# Painting a dining room table and chairs



## nebrpainter (Mar 16, 2014)

I've got a bid in to paint a dining room table and chairs. They are stained and lacquered now. I did a desk a while back in SW All Surface Enamel oil based, and it has held up pretty well. What other products have you guys used/had good luck with on furniture? Did you top coat it with type of clear coat?


----------



## Rbriggs82 (Jul 9, 2012)

My first choice would be PPG Breakthrough, and my next choice would be Sherwin Williams Pro Industrial Multi Surface. :yes:

Sent from my LG-H810 using Tapatalk


----------



## jason123 (Jul 2, 2009)

I would sand it damn good. Prime with bin. I like the smell. 

Then top coat with a top off the line paint of your choosing. 

I mean hell after a damn good prep. You could rub dirt on it and it would stick. 
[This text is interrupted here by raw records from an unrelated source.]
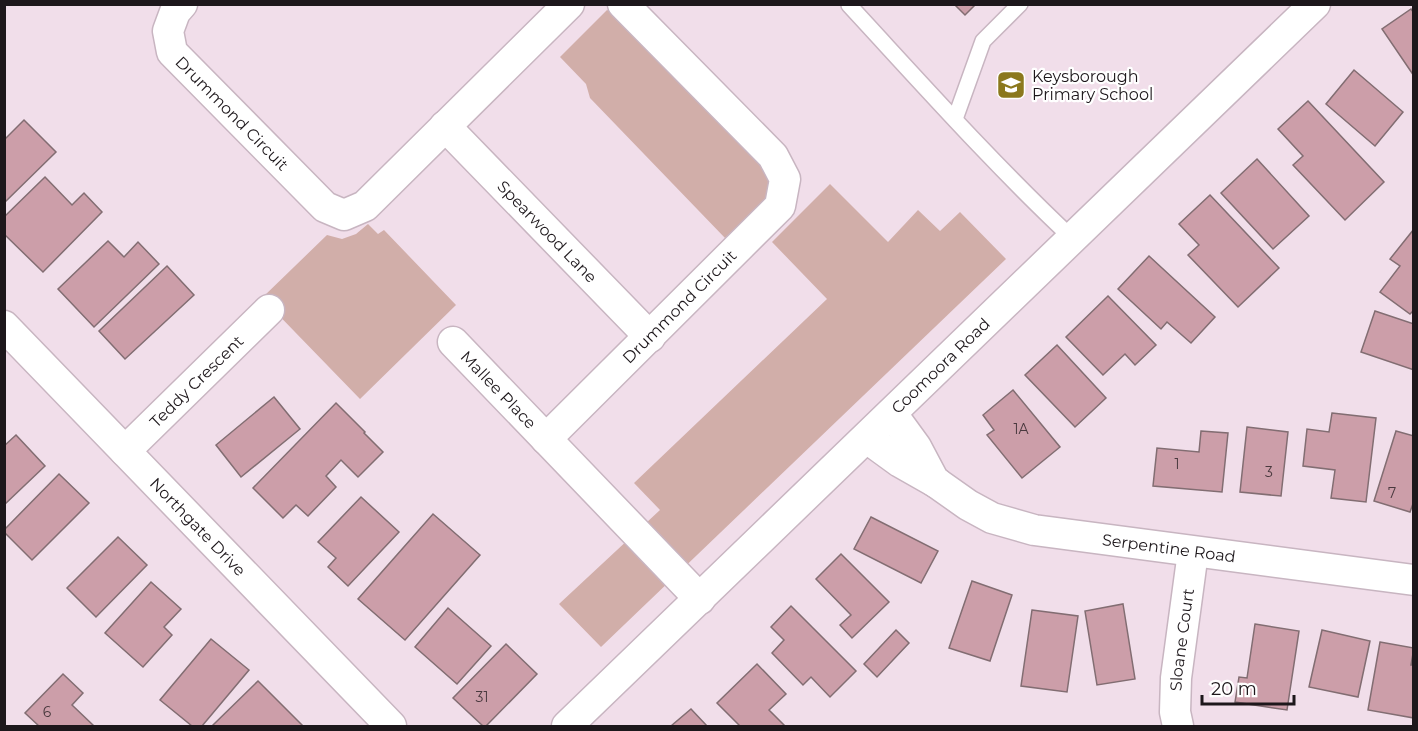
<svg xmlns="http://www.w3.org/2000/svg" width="1418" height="731" viewBox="0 0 1418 731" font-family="Montserrat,sans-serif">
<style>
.green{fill:#d1aea9}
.building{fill:#cc9ea9;stroke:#826d72;stroke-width:1.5}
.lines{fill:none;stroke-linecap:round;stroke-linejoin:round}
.lane-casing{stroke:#c8b5c1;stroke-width:18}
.street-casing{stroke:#c8b5c1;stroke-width:33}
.lane{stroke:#fff;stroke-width:15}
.street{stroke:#fff;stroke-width:30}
.labels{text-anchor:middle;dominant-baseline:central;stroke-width:4.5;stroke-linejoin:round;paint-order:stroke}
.number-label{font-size:14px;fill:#49393e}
.poi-label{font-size:16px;fill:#1d171b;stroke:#fff;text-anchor:start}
.street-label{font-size:16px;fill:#1d171b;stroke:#fff}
</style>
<rect width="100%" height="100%" fill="#f1deea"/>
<g class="green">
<polygon points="607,10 632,21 729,121 779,187 725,238 590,98 586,84 560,57"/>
<polygon points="830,184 888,242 918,210 940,231 960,212 1006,259 601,647 559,604 660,510 634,483 827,299 772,242"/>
<polygon points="368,224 378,234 384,230 456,305 360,399 262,298 327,235 342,239 356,234"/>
</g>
<g class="building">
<polygon points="954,4 976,4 965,15"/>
<polygon points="1411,9 1414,13 1414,76 1382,29"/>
<polygon points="1354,70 1403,112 1375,146 1326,104"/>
<polygon points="1308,101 1384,182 1345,220 1293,165 1303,156 1278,129"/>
<polygon points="24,120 56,152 4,203 4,140"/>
<polygon points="1257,159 1309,216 1273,249 1221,193"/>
<polygon points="45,177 72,205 84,193 102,212 43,272 4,234 4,217"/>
<polygon points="1210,195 1279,268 1238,307 1188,255 1199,245 1179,224"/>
<polygon points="1414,229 1414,310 1410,314 1380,292 1400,266 1390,259"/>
<polygon points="108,241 124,257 138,242 159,264 94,327 58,289"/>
<polygon points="1149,256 1215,317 1191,343 1167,322 1161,329 1118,289"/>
<polygon points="167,266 194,295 125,359 99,331"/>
<polygon points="1108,296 1156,345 1135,365 1125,354 1103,375 1066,337"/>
<polygon points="1375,311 1414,324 1414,370 1361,352"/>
<polygon points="1057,345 1106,398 1075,427 1025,375"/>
<polygon points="1013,390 1060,447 1022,478 987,435 994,430 983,415"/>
<polygon points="274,397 300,429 241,477 216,445"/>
<polygon points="336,403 365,432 364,433 383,452 358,477 341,460 326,476 336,487 308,516 296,505 283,518 253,488"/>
<polygon points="1332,413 1376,418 1366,502 1331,498 1335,470 1303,466 1307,429 1329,432"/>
<polygon points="1247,427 1288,432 1281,496 1240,492"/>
<polygon points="1201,431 1228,433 1222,492 1153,486 1157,448 1199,452"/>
<polygon points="1396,431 1414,436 1414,501 1410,512 1374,501"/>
<polygon points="16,435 45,466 4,505 4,446"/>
<polygon points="59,474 89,503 32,560 4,532 4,530"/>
<polygon points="361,497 399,532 348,586 328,567 336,558 318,542"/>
<polygon points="433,514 480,555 405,640 358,599"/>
<polygon points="871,517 938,551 921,583 854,549"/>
<polygon points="118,537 147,565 96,617 67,588"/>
<polygon points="841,554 889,602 852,638 840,625 851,615 816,579"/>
<polygon points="972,581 1012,595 990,661 949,648"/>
<polygon points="151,582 181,609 164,627 172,635 143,667 105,633"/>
<polygon points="1123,604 1135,679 1097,685 1085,611"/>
<polygon points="791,606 856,671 830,697 811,677 803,685 772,653 784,640 771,627"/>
<polygon points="448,608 491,646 457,684 415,647"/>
<polygon points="1032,610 1078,616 1067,692 1021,686"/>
<polygon points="1255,624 1299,631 1287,710 1235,702 1239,677 1247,678"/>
<polygon points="896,630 909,643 877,677 864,664"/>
<polygon points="1322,630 1370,641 1358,697 1309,687"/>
<polygon points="211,639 249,670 202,726 192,726 160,700"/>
<polygon points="1380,642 1414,648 1411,665 1414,665 1414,718 1368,710"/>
<polygon points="506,644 537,674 486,726 483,726 453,698"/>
<polygon points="757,664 786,694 769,710 785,726 740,726 717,703"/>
<polygon points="63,674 83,693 72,705 94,726 39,726 25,713"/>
<polygon points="258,681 303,726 212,726"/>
<polygon points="691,709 707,726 671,726"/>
</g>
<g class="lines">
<g class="lane-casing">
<g id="lane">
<path d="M849,5C922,84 994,165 1073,239"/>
<polyline points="955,119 983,41 1020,4"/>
</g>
</g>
<g class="street-casing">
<g id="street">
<path id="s1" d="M182,4L175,12L168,31L172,52L325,207L344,215L365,206L569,4"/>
<path id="s2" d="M445,126L650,337"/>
<path id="s3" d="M4,326L391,726"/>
<path id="s4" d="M453,342L700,599"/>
<path id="s5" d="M892,414L916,447L934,481L968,505L992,518L1034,530L1414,580"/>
<polyline points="867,438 900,462 937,483"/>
<path id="s6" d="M546,439L780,206L785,179L773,156L623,4"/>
<path id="s7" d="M125,451L269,310"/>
<path id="s8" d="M567,726L1315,4"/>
<path id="s9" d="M1178,726L1175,712L1176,678L1193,552"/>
</g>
</g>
<use href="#lane" class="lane"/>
<use href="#street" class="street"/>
</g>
<defs>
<g id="school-square" transform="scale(1.5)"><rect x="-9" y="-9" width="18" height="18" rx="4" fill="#8b781d" stroke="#fff"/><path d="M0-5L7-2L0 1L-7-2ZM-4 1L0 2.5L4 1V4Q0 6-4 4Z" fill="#fff"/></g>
</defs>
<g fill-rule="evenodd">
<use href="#school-square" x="1011" y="85"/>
</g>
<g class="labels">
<g class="number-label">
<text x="1021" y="429">1A</text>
<text x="1177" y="464">1</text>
<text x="1269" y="472">3</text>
<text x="1392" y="493">7</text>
<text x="482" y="697">31</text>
<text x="47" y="712">6</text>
</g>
<g class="poi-label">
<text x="1032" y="76">Keysborough<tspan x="1032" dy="18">Primary School</tspan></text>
</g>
<g class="street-label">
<text stroke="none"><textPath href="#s1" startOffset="138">Drummond Circuit</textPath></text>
<text stroke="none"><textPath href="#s2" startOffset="147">Spearwood Lane</textPath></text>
<text stroke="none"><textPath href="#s6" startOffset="188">Drummond Circuit</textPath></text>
<text stroke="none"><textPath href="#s8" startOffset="519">Coomoora Road</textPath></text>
<text stroke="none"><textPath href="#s7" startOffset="100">Teddy Crescent</textPath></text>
<text stroke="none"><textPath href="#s4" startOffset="66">Mallee Place</textPath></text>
<text stroke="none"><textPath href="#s3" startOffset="279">Northgate Drive</textPath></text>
<text stroke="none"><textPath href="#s5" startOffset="328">Serpentine Road</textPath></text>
<text stroke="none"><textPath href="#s9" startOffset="87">Sloane Court</textPath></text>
</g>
</g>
<rect width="1418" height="731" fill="none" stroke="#1d171b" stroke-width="12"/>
<path d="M1202 695v9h92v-9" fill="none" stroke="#1d171b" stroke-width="3"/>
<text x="1211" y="695" font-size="18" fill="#1d171b" stroke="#ffffff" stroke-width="4.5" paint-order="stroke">20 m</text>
</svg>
Sent from my SGH-I257M using Tapatalk


----------



## finishesbykevyn (Apr 14, 2010)

nebrpainter said:


> I've got a bid in to paint a dining room table and chairs. They are stained and lacquered now. I did a desk a while back in SW All Surface Enamel oil based, and it has held up pretty well. What other products have you guys used/had good luck with on furniture? Did you top coat it with type of clear coat?


What Spider said.. Also, a couple coats of clear coat on table top wouldn't hurt..
Just make sure all your paint layers are compatible... The BM Advance has some pretty impressive leveling properties I'd say for a tabletop..


----------